Als Jackys Mann Jürg vorbeikommt und sich zu ihnen setzt, nimmt Jacky einmal Pauls und dann Jürgs Hand. Sie lehnt sich unbewusst mal in die eine, mal in die andere Richtung, hakt sich mal bei Jürg ein, und gibt Paul einen Kuss, als sie kurz auf die Toilette verschwindet. Es scheint alles ausgeglichen zwischen den dreien. Keine Vernachlässigung eines Partners zugunsten des anderen, keine Eifersucht, keine Spannungen. Und genauso selbstverständlich und liebevoll handhaben Jacky und Jürg auch den Umgang ihrer jeweiligen Partner und Partnerinnen mit der gemeinsamen Tochter. „Vor einem Kind kannst du nichts verstecken. Die spüren das und es wäre nicht fair, ihm irgendetwas vorzumachen. Unsere Tochter kennt alle unsere Partner, und sie weiß auch, wenn ich einen Abend bei Paulbin. Je mehr Liebe sie bekommt, desto besser.“ Wenn Paul bei Jacky übernachtet und Jürg bei seiner Freundin ist, wird auch das vor ihrer gemeinsamen Tochter nicht verheimlicht.

War Paul am Abend da, fragt sie am nächsten Morgen auch nach ihm, um „Guten Morgen“ sagen zu können. „Ich glaube, dass ich mittlerweile eine Bezugsperson geworden bin, die wichtig ist für sie“, sagt Paul.

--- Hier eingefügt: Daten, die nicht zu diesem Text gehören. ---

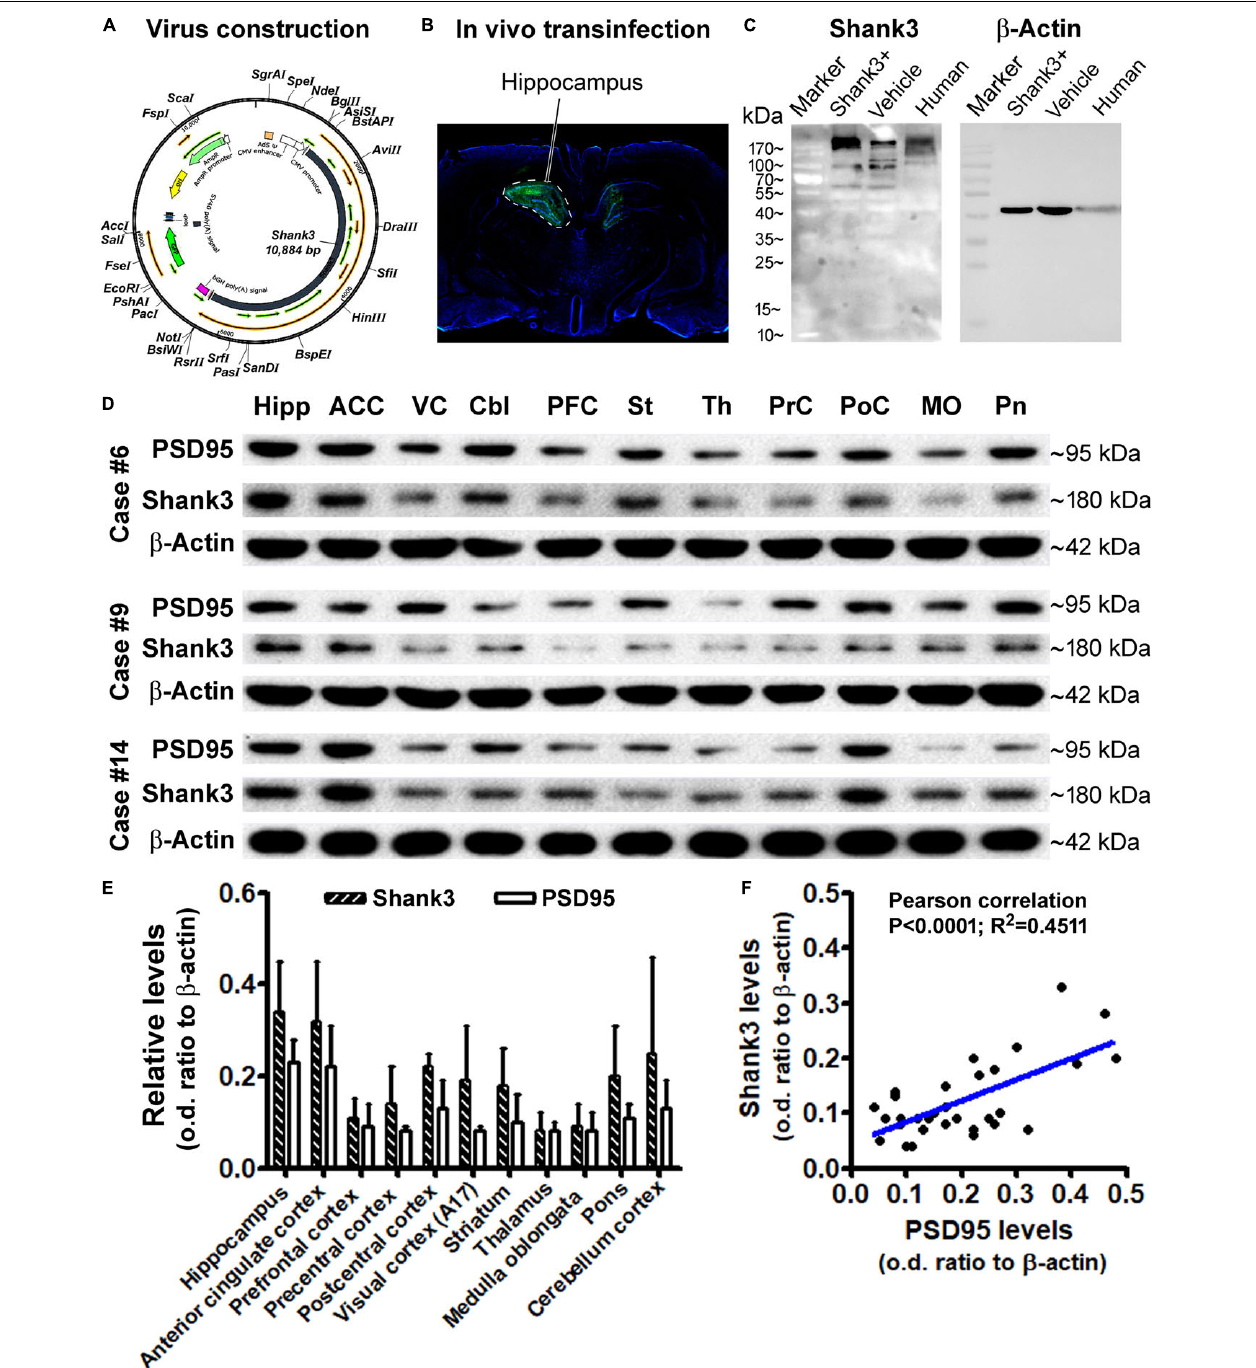
FIGURE 10 | Western blot characterization of the Shank3 antibody and assessment of the Shank3 protein levels in representative brain regions. (A) Schematically illustrates the adenovirus genomic structure, including manipulating apparatus and the human SHANK3 cDNA. (B) shows an example of in vivo infection in the rat hippocampus 30 days post unilateral stereotactical injection of the constructed virus. (C) shows a representative immunoblot image, illustrating the relative levels of Shank3 protein in the hippocampal lysates from rats infected with the constructed virus (Shank+) and vehicle virus, and postmortem human brain. The major immunoblotted products migrate at ∼ 180 kDa in all samples; several light bands also migrated from 90 to 180 kDa, with an apparently greater amount in the Shank + transinfected sample. (D) shows immunoblotted products of Shank3, PSD95, and β -actin (internal loading control) in lysates from different brain regions from three cases, as indicated. (E) Plots the relative levels of Shank3 and PSD95, expressed as optic density (o.d.) ratios normalized to internal control across regions. (F) shows a positive correlation between Shank3 and PSD95 levels based on the multi-region and multi-case immunoblotting data. Abbreviations of brain regions in (D) are as indicated correspondingly in (E)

Ehrlichkeit als Schlüssel. So normal das polyamouröse Familienleben momentan für ihre  Tochter ist, machen sich Jacky und Jürg natürlich auch Gedanken darüber, wie ihre Tochter mit dem Thema in Zukunft umgehen wird, wenn sie die Andersartigkeit dieses Familienmodells von der Gesellschaft reflektiert bekommt. „Heutzutage ist die Gesellschaft schon offener als früher“, sagt Jürg. „Wenn sie Fragen hat, wird sie kommen. Sie wird von uns jede Frage ehrlich beantwortet bekommen. Ich werde vor ihr nichts verstecken“, sagtJacky. Sehr wichtig ist ihr, dass ihre Tochter Selbstverteidigung lernt. „Das gibt Selbstvertrauen“, fügt Paul hinzu. Zu Jackys und Pauls Beziehung gehört auch, dass sie Erziehungsfragen besprechen. „Ich führe eine Beziehung zu meinem Mann. Ich führe eine mit Paul. Und alles, was mich beschäftigt, teile ich mit allen“, sagt Jacky. Paul möchte aber für Jackys Tochter keinesfalls eine zusätzliche Person sein, um etwa ein „Nein“ ihrer Mutter zu umgehen. Für die direkte Erziehung ihrer Tochter sind ganz klar nur Jacky und Jürg zuständig. Bezugsperson ist er aber trotzdem, das ist ihm wichtig: „Liebe wird durch teilen mehr“, ist Paul überzeugt.